#### Problem to work on:
Could you transcribe the passage below about doing and not doing, word for word?

In fact, the understanding of our true nature is the simplest thing on earth. We have to, repeatedly, not be doing anything. The problem is: we cannot help but doing something, hoping something, trying something, anything, to get us where we think we should be. Where we are is never enough; never somewhere we should go to. What we are is not satisfying; we have to attain something that is better, no matter what. Even being, we think that we have to be being it — as if we were not already being. In all analysis, there is in fact such a thing as ‘nothing to do’ in spirituality, but only at the point when we are already not doing anything. If we are doing something, well, then we are doing something. This doing is an expression of our belief in not being ‘there’ yet, in our incompleteness, in our striving to get somewhere, to be someone. Then we have de facto missed all possibility of realisation: for we are already established in doing, in efforting. At this point, it is too late to not be doing anything. We need to revise our judgement.

We have been overtrained in doing. Maybe this doing is in fact what we have become — the essence of our self as a seemingly separate entity. We are born the moment we have the impulse of doing something, of being a doer, a knower. This is our original mistake, what we should never have been doing. We think we have to be somebody; to be nobody is a curse, a shame, an emptiness that we have to fill at all cost, even at the cost of losing ourself. So there is comfort in being a self, a somebody, in achieving something, in doing anything at all. The fact that we should be suffering for it, and be limited by it, well that’s the nature of existence, are we told. We are willing to pay that price for doing something, for being somebody. So let me do. Let me be. That’s how to feel ‘I am’ for now. That’s the story which was handed down to us. That’s how we have been regimented by society. And we have by now rehearsed it long enough, to perfection. We think that we’re not doing it when the doing has already been achieved. We are in fact implementing doing all the time while believing we are not doing it. This is the greatest trick that was ever performed on us.

#### Recorded information:

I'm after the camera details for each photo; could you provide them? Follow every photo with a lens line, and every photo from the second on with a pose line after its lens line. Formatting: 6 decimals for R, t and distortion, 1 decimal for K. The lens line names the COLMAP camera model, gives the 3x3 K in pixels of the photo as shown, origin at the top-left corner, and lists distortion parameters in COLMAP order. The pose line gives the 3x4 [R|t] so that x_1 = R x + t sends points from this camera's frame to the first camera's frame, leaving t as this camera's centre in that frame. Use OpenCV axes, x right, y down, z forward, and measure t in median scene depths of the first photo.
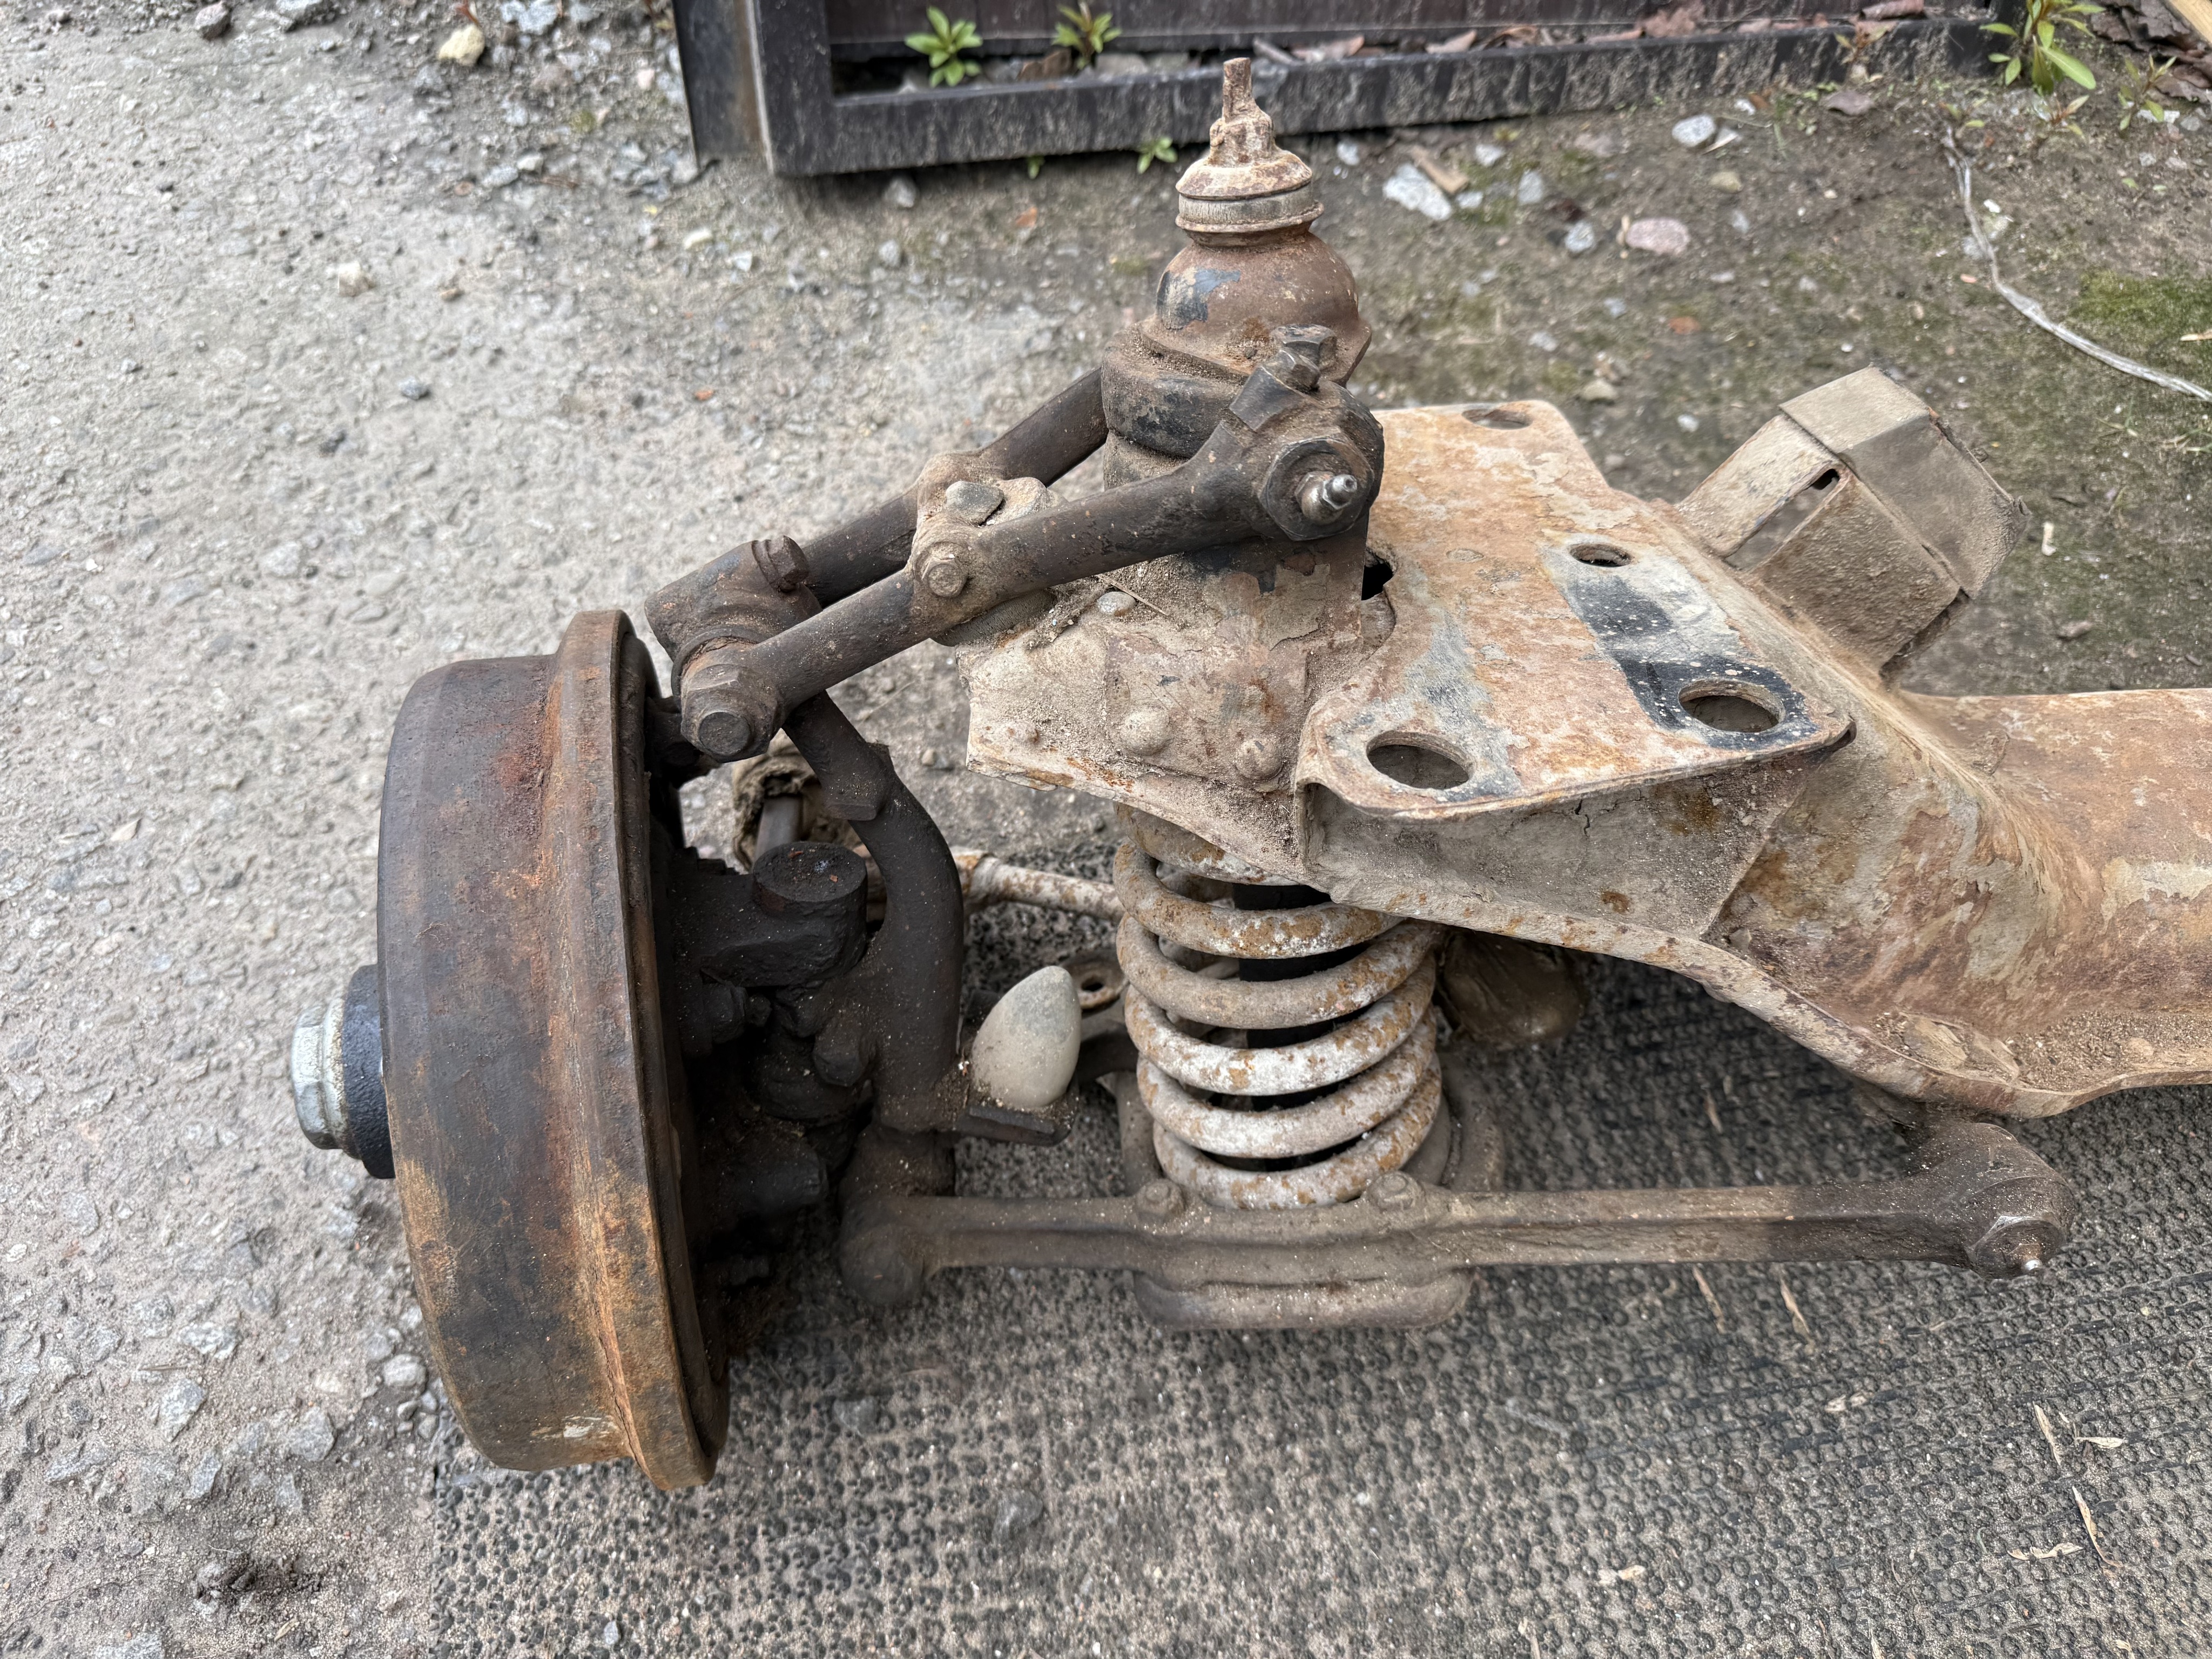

#### Answer for the task:
In fact, the understanding of our true nature is the simplest thing on earth. We have to, repeatedly, not be doing anything. The problem is: we cannot help but doing something, hoping something, trying something, anything, to get us where we think we should be. Where we are is never enough; never somewhere we should go to. What we are is not satisfying; we have to attain something that is better, no matter what. Even being, we think that we have to be being it — as if we were not already being. In all analysis, there is in fact such a thing as ‘nothing to do’ in spirituality, but only at the point when we are already not doing anything. If we are doing something, well, then we are doing something. This doing is an expression of our belief in not being ‘there’ yet, in our incompleteness, in our striving to get somewhere, to be someone. Then we have de facto missed all possibility of realisation: for we are already established in doing, in efforting. At this point, it is too late to not be doing anything. We need to revise our judgement.

We have been overtrained in doing. Maybe this doing is in fact what we have become — the essence of our self as a seemingly separate entity. We are born the moment we have the impulse of doing something, of being a doer, a knower. This is our original mistake, what we should never have been doing. We think we have to be somebody; to be nobody is a curse, a shame, an emptiness that we have to fill at all cost, even at the cost of losing ourself. So there is comfort in being a self, a somebody, in achieving something, in doing anything at all. The fact that we should be suffering for it, and be limited by it, well that’s the nature of existence, are we told. We are willing to pay that price for doing something, for being somebody. So let me do. Let me be. That’s how to feel ‘I am’ for now. That’s the story which was handed down to us. That’s how we have been regimented by society. And we have by now rehearsed it long enough, to perfection. We think that we’re not doing it when the doing has already been achieved. We are in fact implementing doing all the time while believing we are not doing it. This is the greatest trick that was ever performed on us.